Oaksandapples · 28/05/2026 09:37

ainsleysanob · 28/05/2026 09:33

I’m very sweary, my whole family are. But we never swear at each other.

We follow this same rule.

We do swear, even around the children. They are just words. Sometimes the children swear (my girl will occasionally exclaim "shit!" If she drops something on her toe) but we never swear at each other (no "you little shit" or "arsehole" here) and that is a strict rule.

Gillygallygosh123 · 28/05/2026 09:38

What is your culture? It sounds lovely

I'm guilty of swearing around people ( not at them though )

StretchingShantyJugg · 28/05/2026 09:38

Swearing at someone is unacceptable and swearing at children is absolutely vile and socially unacceptable.

Swearing around women - absolutely fine. It's not the 1950s. We've fought for equality, some colourful language isn't going to send us into a swoon. We may well just use it ourselves (shock horror).
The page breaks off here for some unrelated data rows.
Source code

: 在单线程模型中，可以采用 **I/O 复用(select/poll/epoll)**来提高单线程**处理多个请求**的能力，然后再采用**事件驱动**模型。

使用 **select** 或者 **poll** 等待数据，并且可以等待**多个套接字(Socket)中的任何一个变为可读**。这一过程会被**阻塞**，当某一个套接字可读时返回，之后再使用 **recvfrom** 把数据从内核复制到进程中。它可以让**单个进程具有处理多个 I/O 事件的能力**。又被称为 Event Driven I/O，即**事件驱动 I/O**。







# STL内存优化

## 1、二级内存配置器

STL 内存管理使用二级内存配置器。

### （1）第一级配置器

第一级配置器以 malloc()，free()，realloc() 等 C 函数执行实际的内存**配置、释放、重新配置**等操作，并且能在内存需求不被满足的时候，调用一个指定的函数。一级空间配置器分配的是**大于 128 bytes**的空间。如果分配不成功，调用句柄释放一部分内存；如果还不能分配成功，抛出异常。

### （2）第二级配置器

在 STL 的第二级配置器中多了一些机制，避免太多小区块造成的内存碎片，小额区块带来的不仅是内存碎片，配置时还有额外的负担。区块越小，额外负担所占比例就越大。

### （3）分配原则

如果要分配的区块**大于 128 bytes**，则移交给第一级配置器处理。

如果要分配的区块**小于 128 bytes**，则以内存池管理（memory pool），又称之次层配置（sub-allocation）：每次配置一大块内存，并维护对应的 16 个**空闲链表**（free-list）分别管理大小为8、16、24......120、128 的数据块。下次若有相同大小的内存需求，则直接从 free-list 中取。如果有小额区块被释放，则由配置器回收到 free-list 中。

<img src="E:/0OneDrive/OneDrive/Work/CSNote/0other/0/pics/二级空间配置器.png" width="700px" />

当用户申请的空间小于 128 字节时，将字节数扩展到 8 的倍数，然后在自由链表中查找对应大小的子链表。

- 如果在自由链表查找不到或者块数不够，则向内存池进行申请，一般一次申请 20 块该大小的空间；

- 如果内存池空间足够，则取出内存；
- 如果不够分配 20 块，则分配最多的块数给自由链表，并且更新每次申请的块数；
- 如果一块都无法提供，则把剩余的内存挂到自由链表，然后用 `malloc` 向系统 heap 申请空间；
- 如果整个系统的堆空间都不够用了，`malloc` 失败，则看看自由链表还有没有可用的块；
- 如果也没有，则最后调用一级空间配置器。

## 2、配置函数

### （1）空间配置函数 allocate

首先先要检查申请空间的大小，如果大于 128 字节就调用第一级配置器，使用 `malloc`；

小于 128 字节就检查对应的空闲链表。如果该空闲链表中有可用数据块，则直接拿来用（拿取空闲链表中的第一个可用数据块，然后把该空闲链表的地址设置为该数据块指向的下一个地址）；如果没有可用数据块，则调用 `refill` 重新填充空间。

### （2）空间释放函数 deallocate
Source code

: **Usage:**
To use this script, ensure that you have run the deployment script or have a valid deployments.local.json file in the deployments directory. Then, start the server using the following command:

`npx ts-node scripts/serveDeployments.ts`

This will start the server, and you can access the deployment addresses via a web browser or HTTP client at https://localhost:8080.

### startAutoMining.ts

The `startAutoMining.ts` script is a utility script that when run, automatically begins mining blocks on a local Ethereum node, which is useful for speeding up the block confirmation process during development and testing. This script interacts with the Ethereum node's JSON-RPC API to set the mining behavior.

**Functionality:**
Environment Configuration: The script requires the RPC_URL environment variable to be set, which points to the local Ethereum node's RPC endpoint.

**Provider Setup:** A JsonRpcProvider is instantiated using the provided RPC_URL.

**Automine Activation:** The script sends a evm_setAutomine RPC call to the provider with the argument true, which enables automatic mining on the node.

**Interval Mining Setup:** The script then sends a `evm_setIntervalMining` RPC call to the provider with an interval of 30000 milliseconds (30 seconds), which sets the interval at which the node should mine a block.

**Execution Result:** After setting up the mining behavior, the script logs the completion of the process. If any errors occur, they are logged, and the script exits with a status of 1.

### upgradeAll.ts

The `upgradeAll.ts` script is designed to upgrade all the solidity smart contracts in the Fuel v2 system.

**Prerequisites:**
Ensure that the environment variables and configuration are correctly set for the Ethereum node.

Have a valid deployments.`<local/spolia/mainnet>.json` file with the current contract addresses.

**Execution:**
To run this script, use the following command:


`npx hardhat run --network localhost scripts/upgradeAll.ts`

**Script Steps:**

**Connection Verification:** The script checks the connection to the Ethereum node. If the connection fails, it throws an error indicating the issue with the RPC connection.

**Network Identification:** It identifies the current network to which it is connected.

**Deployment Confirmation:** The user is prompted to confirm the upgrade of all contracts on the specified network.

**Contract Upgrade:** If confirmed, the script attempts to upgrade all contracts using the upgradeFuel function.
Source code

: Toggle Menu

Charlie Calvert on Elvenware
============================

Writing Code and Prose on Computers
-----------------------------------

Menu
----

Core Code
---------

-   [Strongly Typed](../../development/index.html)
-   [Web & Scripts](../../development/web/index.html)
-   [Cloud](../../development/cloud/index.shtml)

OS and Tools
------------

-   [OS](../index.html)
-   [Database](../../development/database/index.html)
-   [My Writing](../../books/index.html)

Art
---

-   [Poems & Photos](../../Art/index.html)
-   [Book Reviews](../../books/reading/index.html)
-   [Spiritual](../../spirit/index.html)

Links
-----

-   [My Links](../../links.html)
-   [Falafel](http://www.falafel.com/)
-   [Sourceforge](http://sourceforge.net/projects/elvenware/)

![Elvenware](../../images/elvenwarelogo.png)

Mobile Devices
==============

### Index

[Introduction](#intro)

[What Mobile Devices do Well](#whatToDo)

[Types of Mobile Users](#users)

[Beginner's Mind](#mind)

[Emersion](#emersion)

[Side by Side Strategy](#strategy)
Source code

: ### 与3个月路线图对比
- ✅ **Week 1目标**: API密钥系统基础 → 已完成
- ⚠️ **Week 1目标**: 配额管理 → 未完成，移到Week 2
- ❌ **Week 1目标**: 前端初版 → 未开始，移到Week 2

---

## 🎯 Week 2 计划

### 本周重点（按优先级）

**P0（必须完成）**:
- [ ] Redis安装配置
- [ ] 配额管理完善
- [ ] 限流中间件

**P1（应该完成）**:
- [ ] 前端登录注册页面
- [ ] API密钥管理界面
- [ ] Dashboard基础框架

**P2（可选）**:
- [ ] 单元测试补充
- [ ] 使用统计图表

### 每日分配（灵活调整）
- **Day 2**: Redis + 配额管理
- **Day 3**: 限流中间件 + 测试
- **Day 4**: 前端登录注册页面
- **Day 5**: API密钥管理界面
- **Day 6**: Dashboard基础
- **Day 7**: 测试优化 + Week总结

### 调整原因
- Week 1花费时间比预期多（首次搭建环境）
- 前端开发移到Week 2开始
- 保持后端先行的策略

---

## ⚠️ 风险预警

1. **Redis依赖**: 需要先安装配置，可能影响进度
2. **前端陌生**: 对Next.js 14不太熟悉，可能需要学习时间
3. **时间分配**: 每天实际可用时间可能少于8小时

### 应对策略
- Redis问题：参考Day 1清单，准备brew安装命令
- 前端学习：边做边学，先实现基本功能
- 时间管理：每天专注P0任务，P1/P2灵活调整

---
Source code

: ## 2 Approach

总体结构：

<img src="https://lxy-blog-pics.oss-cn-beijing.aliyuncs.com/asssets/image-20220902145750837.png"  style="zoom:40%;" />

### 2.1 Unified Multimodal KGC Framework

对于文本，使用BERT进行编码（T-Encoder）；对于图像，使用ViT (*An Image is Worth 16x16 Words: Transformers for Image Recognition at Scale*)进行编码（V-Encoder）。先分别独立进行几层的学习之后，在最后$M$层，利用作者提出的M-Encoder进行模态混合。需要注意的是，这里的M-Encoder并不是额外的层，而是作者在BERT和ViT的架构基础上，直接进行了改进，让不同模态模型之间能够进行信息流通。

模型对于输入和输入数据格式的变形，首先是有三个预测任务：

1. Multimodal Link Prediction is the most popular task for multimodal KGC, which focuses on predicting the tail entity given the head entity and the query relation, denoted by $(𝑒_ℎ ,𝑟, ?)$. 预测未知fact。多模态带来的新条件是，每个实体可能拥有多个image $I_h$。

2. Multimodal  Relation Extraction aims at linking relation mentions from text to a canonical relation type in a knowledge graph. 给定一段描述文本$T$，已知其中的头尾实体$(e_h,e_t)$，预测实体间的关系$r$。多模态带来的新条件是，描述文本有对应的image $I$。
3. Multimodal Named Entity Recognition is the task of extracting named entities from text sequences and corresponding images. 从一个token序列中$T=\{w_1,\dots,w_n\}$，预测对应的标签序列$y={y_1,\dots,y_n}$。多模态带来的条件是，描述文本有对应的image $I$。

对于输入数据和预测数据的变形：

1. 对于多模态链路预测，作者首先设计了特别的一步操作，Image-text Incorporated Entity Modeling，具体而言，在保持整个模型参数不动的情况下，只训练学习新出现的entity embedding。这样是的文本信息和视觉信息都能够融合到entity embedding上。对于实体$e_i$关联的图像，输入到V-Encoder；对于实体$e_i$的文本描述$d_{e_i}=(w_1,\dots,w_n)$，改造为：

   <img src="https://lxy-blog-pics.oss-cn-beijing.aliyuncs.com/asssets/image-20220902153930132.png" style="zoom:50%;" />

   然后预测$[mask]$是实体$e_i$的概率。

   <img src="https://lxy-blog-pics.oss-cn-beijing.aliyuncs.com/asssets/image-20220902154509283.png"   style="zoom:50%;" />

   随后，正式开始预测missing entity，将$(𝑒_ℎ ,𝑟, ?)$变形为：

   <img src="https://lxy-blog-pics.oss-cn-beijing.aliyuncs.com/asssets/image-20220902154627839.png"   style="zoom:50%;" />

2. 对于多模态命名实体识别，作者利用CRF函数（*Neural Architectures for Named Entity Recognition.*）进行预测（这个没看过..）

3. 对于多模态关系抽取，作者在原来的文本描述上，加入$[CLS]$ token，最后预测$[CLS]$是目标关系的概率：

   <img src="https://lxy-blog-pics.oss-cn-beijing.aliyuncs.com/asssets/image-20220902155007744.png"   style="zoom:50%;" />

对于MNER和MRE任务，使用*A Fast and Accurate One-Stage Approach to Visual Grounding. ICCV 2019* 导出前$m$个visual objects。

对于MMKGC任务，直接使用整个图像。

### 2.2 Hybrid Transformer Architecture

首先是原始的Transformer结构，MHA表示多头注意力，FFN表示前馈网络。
2chocolateoranges · 28/05/2026 09:39

I wouldn’t have anyone swearing at my children and I wouldn’t swear at children however for me swear words are just words, I do use them at times and don’t have a problem with people saying them around me, as long as there are no children present.

im from Glasgow and worked in old man’s pubs for years, I heard a few new swear words while working! 😂

NorthFacingGardener · 28/05/2026 09:40

Women are adults.. so that’s part is fine theoretically. Although if you really don’t like it and find it uncomfortable then if he was considerate he could try to tone it down. But as a general rule it’s quite old fashioned to not swear in front of ladies.

In front of young kids though, definitely not acceptable. And calling a child a little shit is not okay at all, even in a jokey way.

Honestly it does my head in how horrible behaviour is passed off by men as “banter”.

WhatAMarvelousTune · 28/05/2026 09:40

I wouldn’t like anyone swearing at a child.

But I don’t see any reason whatsoever why “I’ve had a shit day” would be ok to say to a man but not a woman.